Work to be completed -> Copy the lines below exactly, starting at the one with "the man in black jacket at point (599, 196)" and ending at the one with "the small shrub at point (297, 481) 5492", and leave out any picture.
**** Listed records ****
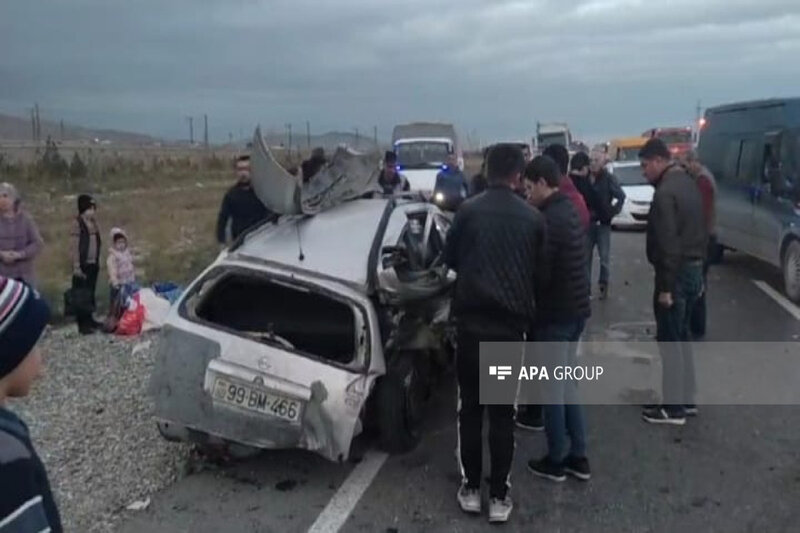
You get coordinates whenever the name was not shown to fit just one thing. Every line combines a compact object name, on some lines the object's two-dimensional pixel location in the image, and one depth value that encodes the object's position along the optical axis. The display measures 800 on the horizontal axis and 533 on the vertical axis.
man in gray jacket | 6.03
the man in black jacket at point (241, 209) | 8.69
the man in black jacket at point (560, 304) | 5.04
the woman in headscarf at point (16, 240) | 8.14
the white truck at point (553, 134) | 41.75
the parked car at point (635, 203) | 18.47
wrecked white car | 5.11
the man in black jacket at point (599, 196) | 10.12
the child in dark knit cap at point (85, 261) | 9.36
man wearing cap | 1.79
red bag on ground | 9.25
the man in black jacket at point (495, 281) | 4.62
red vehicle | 33.50
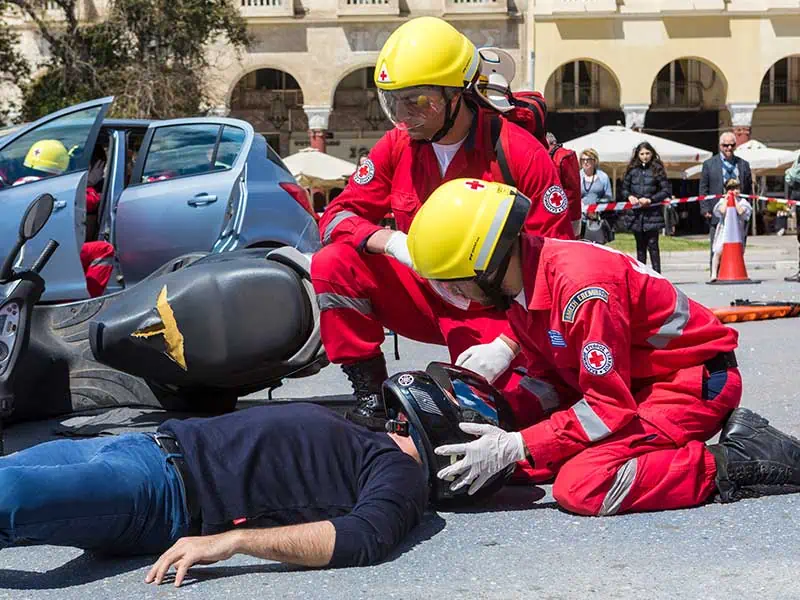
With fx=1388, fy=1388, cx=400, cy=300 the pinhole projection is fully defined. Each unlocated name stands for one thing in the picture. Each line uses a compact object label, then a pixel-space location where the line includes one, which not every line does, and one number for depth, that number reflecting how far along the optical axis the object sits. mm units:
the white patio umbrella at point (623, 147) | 28625
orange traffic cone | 16422
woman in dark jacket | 15148
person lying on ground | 3582
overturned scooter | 5750
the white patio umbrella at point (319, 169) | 31391
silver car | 9180
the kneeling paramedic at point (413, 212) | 5527
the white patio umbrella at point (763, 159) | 32562
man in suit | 16188
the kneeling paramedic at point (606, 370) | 4316
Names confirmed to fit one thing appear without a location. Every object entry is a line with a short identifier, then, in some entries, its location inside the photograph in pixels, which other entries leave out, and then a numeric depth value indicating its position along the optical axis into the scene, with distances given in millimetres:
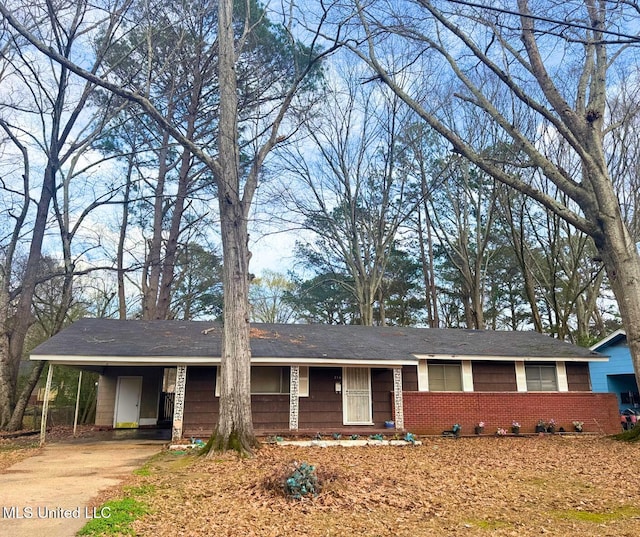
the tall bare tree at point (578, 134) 10016
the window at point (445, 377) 13961
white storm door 12711
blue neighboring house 17250
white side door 14977
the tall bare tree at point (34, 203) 14056
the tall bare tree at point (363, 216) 21422
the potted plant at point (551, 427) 13695
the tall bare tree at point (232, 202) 8906
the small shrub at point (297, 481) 5492
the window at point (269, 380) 12477
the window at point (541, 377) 14406
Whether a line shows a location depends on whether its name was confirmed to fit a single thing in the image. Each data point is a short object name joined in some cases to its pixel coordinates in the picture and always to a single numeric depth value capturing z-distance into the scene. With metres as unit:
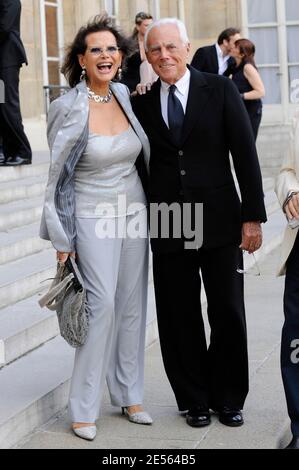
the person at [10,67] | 9.52
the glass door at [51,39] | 13.65
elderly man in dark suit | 5.00
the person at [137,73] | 9.05
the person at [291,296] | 4.70
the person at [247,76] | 11.33
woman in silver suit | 4.87
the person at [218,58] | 11.41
****
Expected answer ->
the man in black jacket at point (599, 196) | 10.12
the child in dark knit cap at point (85, 261) | 9.36
man wearing cap | 1.79
red bag on ground | 9.25
the man in black jacket at point (495, 281) | 4.62
red vehicle | 33.50
With fx=1388, fy=1388, cx=400, cy=300 the pinhole projection is fully defined. Each unlocated name stands for one thing in the picture. Each line uses a compact object label, then a pixel-space location where the line includes one, which not every line does, and one number for depth, that number reflecting how far along the optical axis the object sits. mm units:
the white patio umbrella at point (623, 147) | 28625
orange traffic cone | 16422
woman in dark jacket | 15148
person lying on ground | 3582
overturned scooter | 5750
the white patio umbrella at point (319, 169) | 31391
silver car | 9180
the kneeling paramedic at point (413, 212) | 5527
the white patio umbrella at point (763, 159) | 32562
man in suit | 16188
the kneeling paramedic at point (606, 370) | 4316
Names confirmed to fit one thing appear without a location. Every object entry is a line with a short identifier, then, in some entries, its location inside the photograph in pixels, which other entries leave out, and then a numeric depth value indicating its position along the optical axis into the scene, with distances given in millimetres:
the tall bare tree at point (578, 134) 10016
the window at point (445, 377) 13961
white storm door 12711
blue neighboring house 17250
white side door 14977
the tall bare tree at point (34, 203) 14056
the tall bare tree at point (363, 216) 21422
the potted plant at point (551, 427) 13695
the tall bare tree at point (232, 202) 8906
the small shrub at point (297, 481) 5492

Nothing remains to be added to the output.